凱旋ムードの街中
戦いはようやく勝ちを拾った程度の辛勝だったにもかかわらず、なぜか、ミーの町は凱旋ムードで沸き立っていた。街を行き交う人々の顔つきも明るくなり、通りや市場では景気のいい声が上がっていた。町のあちこちで、あたかも楽勝で敵を蹴散らしたかのようなうわさ話が交わされていた。
「一応、勝ったといえるけど、いくらなんでも、ウソでしょ」
この日、わたしはプチドラを連れ、特に目的もなく、街中をぶらぶらと散策していた。町は半ばお祭り騒ぎ、昼間から酔っ払って歌を歌っている者もいる。勝ったとはいえ味方の被害も大きく、こんなに大喜びできる状況ではないはずだ。
「ねえ、プチドラ、町の人はどうしてこんなにバカみたいに喜んでいるのかしら」
「僕らは戦場にいたから知ってるけど、町の人たちは実情を知らないんだろうね。勝ったという部分だけが一人歩きしちゃったかもね」
なんなんだか……
そのうち、いつものことだが、わたしは道に迷ってしまった。
「困った……」
「でも、この前もそうだったけど、なんとかなるんじゃない?」
プチドラは楽観的だ。もちろん、わたしも本気で困ったわけではない。ただ、迷い込んだ先の、人通りがほとんどなくて、汚くて、悪臭漂う通りには辟易していていたが……
その時、
……オラー、ゴルァー、ドォリャー、ウッギャー……
通りの先から、意味不明の掛け声(悲鳴?)とともに、金属のぶつかり合うような音が聞こえてきた。わたしはプチドラを抱き、反射的に路地に身を隠した。誰かと誰かが刃物で斬りあっているような雰囲気だ。君子危うきに近寄らず。わたしは建物と建物の隙間でじっと息を潜めた。

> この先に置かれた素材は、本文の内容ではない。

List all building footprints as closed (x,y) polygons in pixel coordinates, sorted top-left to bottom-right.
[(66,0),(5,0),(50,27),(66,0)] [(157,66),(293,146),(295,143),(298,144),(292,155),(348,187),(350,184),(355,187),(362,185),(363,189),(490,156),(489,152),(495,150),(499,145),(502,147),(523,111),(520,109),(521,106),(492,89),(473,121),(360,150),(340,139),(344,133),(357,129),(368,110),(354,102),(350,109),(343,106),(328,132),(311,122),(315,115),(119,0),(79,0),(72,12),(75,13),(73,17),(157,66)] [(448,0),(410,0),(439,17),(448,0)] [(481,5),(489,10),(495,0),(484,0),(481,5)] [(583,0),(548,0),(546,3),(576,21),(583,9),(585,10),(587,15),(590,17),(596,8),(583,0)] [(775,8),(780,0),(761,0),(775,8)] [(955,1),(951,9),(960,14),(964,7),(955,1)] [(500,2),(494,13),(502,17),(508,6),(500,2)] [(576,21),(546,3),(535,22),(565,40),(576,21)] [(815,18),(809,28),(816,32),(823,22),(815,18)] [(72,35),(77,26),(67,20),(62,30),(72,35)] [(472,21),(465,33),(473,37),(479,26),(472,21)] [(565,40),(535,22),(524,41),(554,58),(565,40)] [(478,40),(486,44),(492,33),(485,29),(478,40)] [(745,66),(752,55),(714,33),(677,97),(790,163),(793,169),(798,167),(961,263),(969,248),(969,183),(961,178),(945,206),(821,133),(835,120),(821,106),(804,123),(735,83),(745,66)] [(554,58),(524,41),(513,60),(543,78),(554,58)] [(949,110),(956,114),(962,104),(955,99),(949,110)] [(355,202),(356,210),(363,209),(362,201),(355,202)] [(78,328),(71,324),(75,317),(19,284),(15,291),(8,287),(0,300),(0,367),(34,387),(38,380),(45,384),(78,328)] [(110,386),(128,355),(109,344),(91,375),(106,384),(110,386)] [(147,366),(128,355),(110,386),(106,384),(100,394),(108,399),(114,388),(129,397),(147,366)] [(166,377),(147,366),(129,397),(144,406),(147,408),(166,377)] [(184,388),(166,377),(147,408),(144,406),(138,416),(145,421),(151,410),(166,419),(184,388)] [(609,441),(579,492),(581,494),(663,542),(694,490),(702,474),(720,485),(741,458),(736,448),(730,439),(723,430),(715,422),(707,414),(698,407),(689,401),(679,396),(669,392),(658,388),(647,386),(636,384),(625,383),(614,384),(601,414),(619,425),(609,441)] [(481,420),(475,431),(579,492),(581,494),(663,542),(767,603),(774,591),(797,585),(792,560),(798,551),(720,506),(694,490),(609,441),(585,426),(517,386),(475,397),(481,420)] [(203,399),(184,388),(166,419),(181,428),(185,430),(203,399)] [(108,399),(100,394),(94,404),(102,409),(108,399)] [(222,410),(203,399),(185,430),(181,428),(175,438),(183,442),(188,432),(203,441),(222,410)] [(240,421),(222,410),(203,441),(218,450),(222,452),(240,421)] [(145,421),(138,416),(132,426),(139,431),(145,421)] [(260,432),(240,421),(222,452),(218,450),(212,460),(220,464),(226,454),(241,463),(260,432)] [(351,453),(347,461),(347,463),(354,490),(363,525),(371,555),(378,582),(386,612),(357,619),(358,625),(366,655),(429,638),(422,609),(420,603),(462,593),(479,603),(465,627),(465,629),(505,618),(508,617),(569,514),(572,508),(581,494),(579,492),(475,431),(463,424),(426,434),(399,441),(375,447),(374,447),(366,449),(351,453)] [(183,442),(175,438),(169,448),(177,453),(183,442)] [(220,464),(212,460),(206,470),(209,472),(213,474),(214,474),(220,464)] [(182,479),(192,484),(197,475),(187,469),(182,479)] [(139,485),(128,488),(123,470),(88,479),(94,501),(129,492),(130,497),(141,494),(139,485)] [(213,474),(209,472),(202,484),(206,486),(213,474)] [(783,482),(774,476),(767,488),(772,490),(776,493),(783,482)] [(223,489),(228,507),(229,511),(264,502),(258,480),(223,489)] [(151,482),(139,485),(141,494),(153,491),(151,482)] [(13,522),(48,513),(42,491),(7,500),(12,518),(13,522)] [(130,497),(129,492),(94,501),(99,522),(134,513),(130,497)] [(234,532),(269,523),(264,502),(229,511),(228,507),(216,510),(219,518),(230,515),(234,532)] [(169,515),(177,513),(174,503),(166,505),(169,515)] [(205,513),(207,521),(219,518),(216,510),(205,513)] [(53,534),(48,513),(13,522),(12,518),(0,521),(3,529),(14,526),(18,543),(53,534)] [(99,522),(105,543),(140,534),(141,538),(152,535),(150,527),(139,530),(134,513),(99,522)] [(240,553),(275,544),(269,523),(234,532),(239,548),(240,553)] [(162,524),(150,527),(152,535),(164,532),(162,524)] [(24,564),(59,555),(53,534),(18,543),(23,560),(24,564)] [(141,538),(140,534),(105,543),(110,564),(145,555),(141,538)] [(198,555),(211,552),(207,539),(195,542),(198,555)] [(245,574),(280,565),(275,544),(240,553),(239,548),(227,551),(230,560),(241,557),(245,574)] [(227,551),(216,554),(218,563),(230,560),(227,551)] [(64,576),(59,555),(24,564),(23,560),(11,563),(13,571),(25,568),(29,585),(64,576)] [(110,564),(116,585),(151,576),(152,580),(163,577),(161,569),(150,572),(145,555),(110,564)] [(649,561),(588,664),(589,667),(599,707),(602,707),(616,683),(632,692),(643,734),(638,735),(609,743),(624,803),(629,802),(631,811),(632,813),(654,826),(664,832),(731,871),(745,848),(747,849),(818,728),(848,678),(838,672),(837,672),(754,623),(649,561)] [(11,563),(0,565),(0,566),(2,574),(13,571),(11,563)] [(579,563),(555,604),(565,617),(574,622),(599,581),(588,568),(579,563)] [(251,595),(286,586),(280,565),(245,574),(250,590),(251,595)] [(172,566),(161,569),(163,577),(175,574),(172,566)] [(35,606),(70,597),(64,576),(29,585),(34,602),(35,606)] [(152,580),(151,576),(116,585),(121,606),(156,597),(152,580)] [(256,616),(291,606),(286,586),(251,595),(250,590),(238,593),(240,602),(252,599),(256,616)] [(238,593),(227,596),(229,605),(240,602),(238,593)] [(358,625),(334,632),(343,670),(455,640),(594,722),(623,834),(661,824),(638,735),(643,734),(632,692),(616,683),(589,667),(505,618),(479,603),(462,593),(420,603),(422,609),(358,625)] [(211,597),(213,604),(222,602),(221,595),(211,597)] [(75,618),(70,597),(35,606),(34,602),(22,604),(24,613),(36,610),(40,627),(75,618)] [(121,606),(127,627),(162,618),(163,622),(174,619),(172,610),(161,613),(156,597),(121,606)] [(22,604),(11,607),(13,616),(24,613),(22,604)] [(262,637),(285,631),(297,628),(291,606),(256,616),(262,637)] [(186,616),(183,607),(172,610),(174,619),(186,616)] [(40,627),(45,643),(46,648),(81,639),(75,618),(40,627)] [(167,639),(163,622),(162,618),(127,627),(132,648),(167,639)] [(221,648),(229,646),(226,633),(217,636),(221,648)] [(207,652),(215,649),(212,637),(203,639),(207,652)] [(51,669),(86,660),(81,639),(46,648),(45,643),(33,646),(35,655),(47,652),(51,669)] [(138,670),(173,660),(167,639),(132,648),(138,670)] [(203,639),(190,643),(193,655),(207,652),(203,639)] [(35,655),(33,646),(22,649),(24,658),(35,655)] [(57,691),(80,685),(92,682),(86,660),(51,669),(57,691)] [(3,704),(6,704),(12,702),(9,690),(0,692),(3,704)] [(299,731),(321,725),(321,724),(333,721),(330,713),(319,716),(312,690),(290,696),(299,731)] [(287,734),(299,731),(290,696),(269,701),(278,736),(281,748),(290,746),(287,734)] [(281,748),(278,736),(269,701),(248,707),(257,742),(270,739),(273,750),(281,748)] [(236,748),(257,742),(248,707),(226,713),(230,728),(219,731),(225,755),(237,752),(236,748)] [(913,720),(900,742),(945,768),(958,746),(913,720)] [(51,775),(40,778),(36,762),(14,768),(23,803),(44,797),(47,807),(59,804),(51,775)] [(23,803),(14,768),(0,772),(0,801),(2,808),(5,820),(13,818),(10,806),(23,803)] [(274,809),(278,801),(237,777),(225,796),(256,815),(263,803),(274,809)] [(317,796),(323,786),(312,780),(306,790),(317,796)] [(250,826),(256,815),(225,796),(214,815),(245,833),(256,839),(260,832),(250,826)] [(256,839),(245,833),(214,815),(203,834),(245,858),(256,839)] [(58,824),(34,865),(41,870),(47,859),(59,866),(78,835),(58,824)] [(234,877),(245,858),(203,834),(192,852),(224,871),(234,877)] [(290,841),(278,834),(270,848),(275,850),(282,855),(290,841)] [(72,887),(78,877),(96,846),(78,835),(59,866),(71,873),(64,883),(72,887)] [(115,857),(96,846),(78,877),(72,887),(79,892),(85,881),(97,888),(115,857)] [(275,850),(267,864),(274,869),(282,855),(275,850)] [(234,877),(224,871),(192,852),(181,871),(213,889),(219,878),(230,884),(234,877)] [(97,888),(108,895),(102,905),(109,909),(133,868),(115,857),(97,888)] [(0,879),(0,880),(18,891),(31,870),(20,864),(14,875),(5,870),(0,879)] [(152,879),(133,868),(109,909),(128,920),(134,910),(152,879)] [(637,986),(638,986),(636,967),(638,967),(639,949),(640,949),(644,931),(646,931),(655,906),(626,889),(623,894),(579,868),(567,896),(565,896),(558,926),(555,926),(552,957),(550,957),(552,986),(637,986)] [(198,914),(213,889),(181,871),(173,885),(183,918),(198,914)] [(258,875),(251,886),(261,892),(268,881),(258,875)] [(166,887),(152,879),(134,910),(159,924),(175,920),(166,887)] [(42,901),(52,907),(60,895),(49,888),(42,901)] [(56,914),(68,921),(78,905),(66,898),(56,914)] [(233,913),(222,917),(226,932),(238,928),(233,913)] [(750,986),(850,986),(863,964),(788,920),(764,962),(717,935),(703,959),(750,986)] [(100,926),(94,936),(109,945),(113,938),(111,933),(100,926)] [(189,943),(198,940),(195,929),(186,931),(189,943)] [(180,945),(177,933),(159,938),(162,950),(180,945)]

掛け声(悲鳴)と金属音は大きくなり、声と音の主は、路地で隠れているわたしの目の前にまでやってきた。予想通り、数名のグループ同士の命がけの喧嘩のようだ。わたしは見つからないように、プチドラを抱いてこっそりとその場を離れようとしたが、よく見てみると、
「あら、あの人は……」
喧嘩の一方は、この前に会ったアーサー・ドーン氏とその仲間たちだった。「暴力的非合法活動」をしているという話だから、この程度のことは日常茶飯事かもしれない。
しかし、現在のところ旗色は悪く、一方的に押されているように見える。特に、ドーン氏の直接の相手は身長2メートルを超える大男で、敵側のリーダーだろう、圧倒的なパワーに物を言わせ、猛烈な勢いで剣を振り下ろしてくる。わたしはプチドラの耳元でささやいた。